■ What you need to do ■
Copy the lines of the material from the line containing "## A Micropython" through the line containing "you are new", both included, reproducing them precisely.

■ Record extracts ■
Segment Open
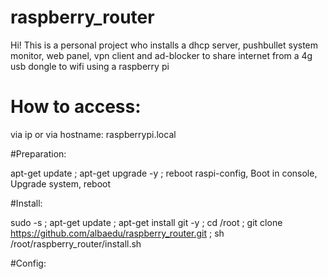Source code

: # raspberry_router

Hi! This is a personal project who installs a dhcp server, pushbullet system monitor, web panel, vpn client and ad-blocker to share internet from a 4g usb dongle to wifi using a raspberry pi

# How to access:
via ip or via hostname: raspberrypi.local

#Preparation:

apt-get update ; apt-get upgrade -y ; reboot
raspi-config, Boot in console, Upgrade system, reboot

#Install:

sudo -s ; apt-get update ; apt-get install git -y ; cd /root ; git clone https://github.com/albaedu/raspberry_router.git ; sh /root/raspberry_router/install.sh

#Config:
Segment Closed
Segment Open
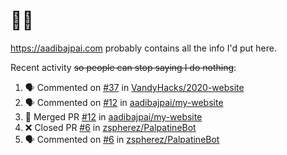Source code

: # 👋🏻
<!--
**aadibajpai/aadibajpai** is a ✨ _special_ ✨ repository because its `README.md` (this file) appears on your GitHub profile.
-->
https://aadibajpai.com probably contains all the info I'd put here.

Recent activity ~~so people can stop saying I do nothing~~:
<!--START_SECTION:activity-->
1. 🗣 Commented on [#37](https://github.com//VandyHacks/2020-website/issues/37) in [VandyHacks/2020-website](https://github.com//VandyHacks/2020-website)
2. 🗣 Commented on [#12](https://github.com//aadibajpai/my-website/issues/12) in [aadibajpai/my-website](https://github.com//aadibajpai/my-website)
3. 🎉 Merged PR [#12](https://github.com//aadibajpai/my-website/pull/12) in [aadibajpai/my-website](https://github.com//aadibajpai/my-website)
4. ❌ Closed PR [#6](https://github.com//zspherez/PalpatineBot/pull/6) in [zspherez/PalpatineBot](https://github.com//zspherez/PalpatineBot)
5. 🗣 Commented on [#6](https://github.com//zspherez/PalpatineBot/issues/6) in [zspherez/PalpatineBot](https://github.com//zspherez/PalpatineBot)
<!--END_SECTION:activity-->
Segment Closed
Segment Open
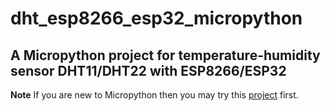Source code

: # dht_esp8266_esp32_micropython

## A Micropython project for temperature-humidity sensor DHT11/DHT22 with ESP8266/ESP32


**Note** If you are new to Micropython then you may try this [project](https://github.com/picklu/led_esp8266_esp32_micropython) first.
Segment Closed
■ Your solution ■
## A Micropython project for temperature-humidity sensor DHT11/DHT22 with ESP8266/ESP32


**Note** If you are new to Micropython then you may try this [project](https://github.com/picklu/led_esp8266_esp32_micropython) first.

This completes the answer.